> _Task prompt_
From the line that includes "En suivant ces" to the last line of the records, inclusive, repeat each line exactly.

> _Supplied entries_
┌──
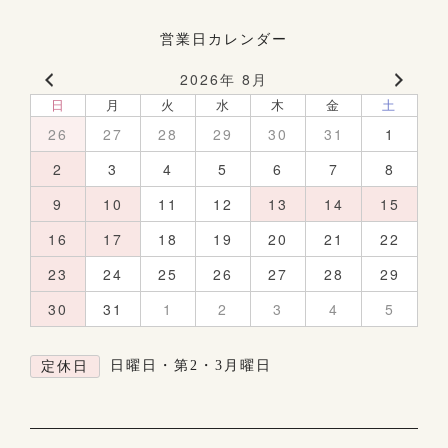
営業日カレンダー
2026年 8月
日
月
火
水
木
金
土
26
27
28
29
30
31
1
2
3
4
5
6
7
8
9
10
11
12
13
14
15
16
17
18
19
20
21
22
23
24
25
26
27
28
29
30
31
1
2
3
4
5
日曜日・第2・3月曜日
定休日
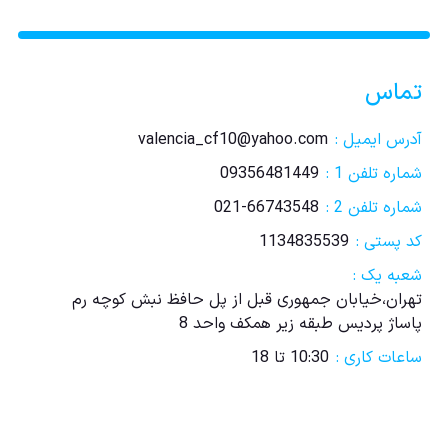
تماس
آدرس ایمیل :
valencia_cf10@yahoo.com
شماره تلفن 1 :
09356481449
شماره تلفن 2 :
021-66743548
کد پستی :
1134835539
شعبه یک :
تهران،خیابان جمهوری قبل از پل حافظ نبش کوچه رم
پاساژ پردیس طبقه زیر همکف واحد 8
ساعات کاری :
10:30 تا 18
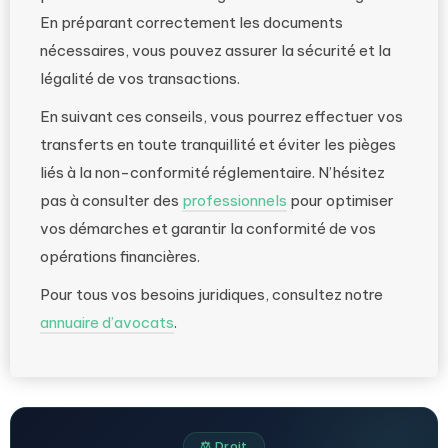
En préparant correctement les documents
nécessaires, vous pouvez assurer la sécurité et la
légalité de vos transactions.
En suivant ces conseils, vous pourrez effectuer vos
transferts en toute tranquillité et éviter les pièges
liés à la non-conformité réglementaire. N’hésitez
pas à consulter des
professionnels
pour optimiser
vos démarches et garantir la conformité de vos
opérations financières.
Pour tous vos besoins juridiques, consultez notre
annuaire d’avocats
.
⚖️ Droit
└──
> _Result of this task_
En suivant ces conseils, vous pourrez effectuer vos
transferts en toute tranquillité et éviter les pièges
liés à la non-conformité réglementaire. N’hésitez
pas à consulter des
professionnels
pour optimiser
vos démarches et garantir la conformité de vos
opérations financières.
Pour tous vos besoins juridiques, consultez notre
annuaire d’avocats
.
⚖️ Droit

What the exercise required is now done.